Fue ese primer y único cruce de miradas un flechazo intimidante que me atemorizó de tal manera que no fui capaz de volverlo a mirar durante todo aquel corto e interminable recorrido, aun así jamás olvidaré este único encuentro. Sin embargo, en ese momento yo sí estaba lejos, bien lejos de imaginar o de calcular siquiera que este insignificante hombre me encadenaría para toda la vida, sin permiso ni resistencia alguna de mi parte.
Faltando unos diez minutos para las siete de la noche del sábado 16 de Febrero de 2019 cuando llegué a la estación a esperar el transporte urbano; no había demasiada gente; tampoco se demoró mucho en llegar la ruta que yo esperaba. No sé en qué momento él me vio; a decir verdad hoy, después del suceso, yo creo que él ya me había visto desde hacía mucho rato; hoy pienso que él estuvo junto a mí en la estación mientras esperaba, pero yo solo lo vi en el mismo instante en que me subí a la buseta; él estaba ahí parado, junto a la puerta. La severidad de aquella mirada, que aunque yo en ese instante no supe advertirlo, me profetizaba un lazo eterno, una cadena perpetua que me ligaría a este alfeñique ser.
La buseta llevaba a algunos pasajeros de píe aunque no iba con demasiado sobrecupo; una muchacha morena que tenía su maletín cargado por delante se subió y quedó tan apretada que no aguantó y se bajó inmediatamente; entonces yo aproveché para subirme y comprobar que la buseta no iba con tanto sobrecupo, por esto mismo se me hizo tan extraño que la citada mujer se haya bajado por lo apretada que quedó. Luego del suceso fue que vine a caer en cuenta que este hombre se echó para adelante para estorbar y apretujar a la muchacha y hacerla bajar sin que alguien se percatara.

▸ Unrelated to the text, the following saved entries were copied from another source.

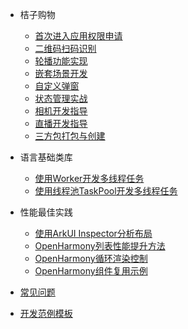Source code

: <!-- markdownlint-disable MD033 MD041-->

- 桔子购物
  - [首次进入应用权限申请](01-OrangeShopping-request-permissions.md)
  - [二维码扫码识别](02-OrangeShopping-qr-code.md)
  - [轮播功能实现](03-OrangeShopping-swiper.md)
  - [嵌套场景开发](04-OrangeShopping-NavigationPage.md)
  - [自定义弹窗](05-OrangeShopping-CustomDialog.md)
  - [状态管理实战](06-OrangeShopping-state-management.md)
  - [相机开发指导](07-OrangeShopping-README_photo.md)
  - [直播开发指导](08-OrangeShopping-README_live.md)    
  - [三方包打包与创建](09-OrangeShopping-build-har-and-import.md)
  <!-- - [事件通知在购物车中的应用](OrangeShopping/10-emitter.md) -->


- 语言基础类库
  - [使用Worker开发多线程任务](ConcurrentModule/worker.md)
  - [使用线程池TaskPool开发多线程任务](ConcurrentModule/taskpool.md)

- 性能最佳实践
  - [使用ArkUI Inspector分析布局](perf_01_inspector.md)
  - [OpenHarmony列表性能提升方法](perf_03_list_lazyforeach.md)
  - [OpenHarmony循环渲染控制](perf_04_list_render.md)
  - [OpenHarmony组件复用示例](perf_05_reuse.md)

- [常见问题](questions/sample_qa.md)

- [开发范例模板](docs-template.md)
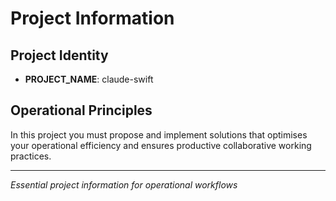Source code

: # Project Information

## Project Identity
- **PROJECT_NAME**: claude-swift

## Operational Principles
In this project you must propose and implement solutions that optimises your operational efficiency and ensures productive collaborative working practices.

---

*Essential project information for operational workflows*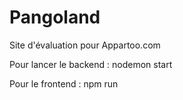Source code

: # Pangoland
Site d'évaluation pour Appartoo.com

Pour lancer le backend : nodemon start


Pour le frontend : npm run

En el mismo instante en que yo me subí a la buseta nuestras miradas se hablaron, hoy en día lo puedo entender porque en ese momento no me di cuenta, su mirada punzante me delataba la agresión y mi mirada sorprendida le manifestaba mi temor ante la amenaza. Inmediatamente me compuse y sin volverlo a mirar, me acomodé de la manera más cómoda para ambos, él seguía inmóvil, a la espera, sin quitarme los ojos de encima, analizando cada movimiento mío con todos y cada uno de sus sentidos; esto lo deduzco ahora después del suceso. Me di vuelta para prenderme del tubo de la buseta con mi mano derecha; de mi hombro izquierdo colgaba mi bolso negro tejido, cerrado o asegurado únicamente con su solapa porque el cierre o cremallera se había dañado; mi brazo izquierdo doblado al pecho con una agenda en la mano. No pasaron más de dos minutos de este particular recorrido del cual yo no sé rendir mayores detalles a pesar de estar presente y consciente todo el tiempo.
En la siguiente estación, repentinamente el insignificante personaje dijo algo como así: “uy, ya me tengo que bajar…” y dio un rápido y ancho paso hacia la puerta de salida que estaba justo a mis espaldas… en ese mismo instante algo, yo no sé decir qué, me avisó lo sucedido.
Inmediatamente el rufián da el paso para salir de la buseta que ya iba parando, yo, como un autómata, mandé mi mano derecha a mi bolso buscando mi cartera mientras la buseta vuelve y arranca.
Aterrada, vuelvo y busco mi cartera en mi bolso para corroborar que había sido víctima del infame “cosquilleo”, delito tan popular en Colombia que consiste en que te sacan la billetera, el celular o lo que sea de una manera tan suave y sutil que vos no lo alcanzás a percibir.
El problema que me ha dejado para siempre este muerto de hambre es que no tengo control de mi cédula de ciudadanía ni de mi tarjeta profesional, pues ambos documentos iban en mi cartera. No sé qué puedan hacer con ellos de aquí en adelante.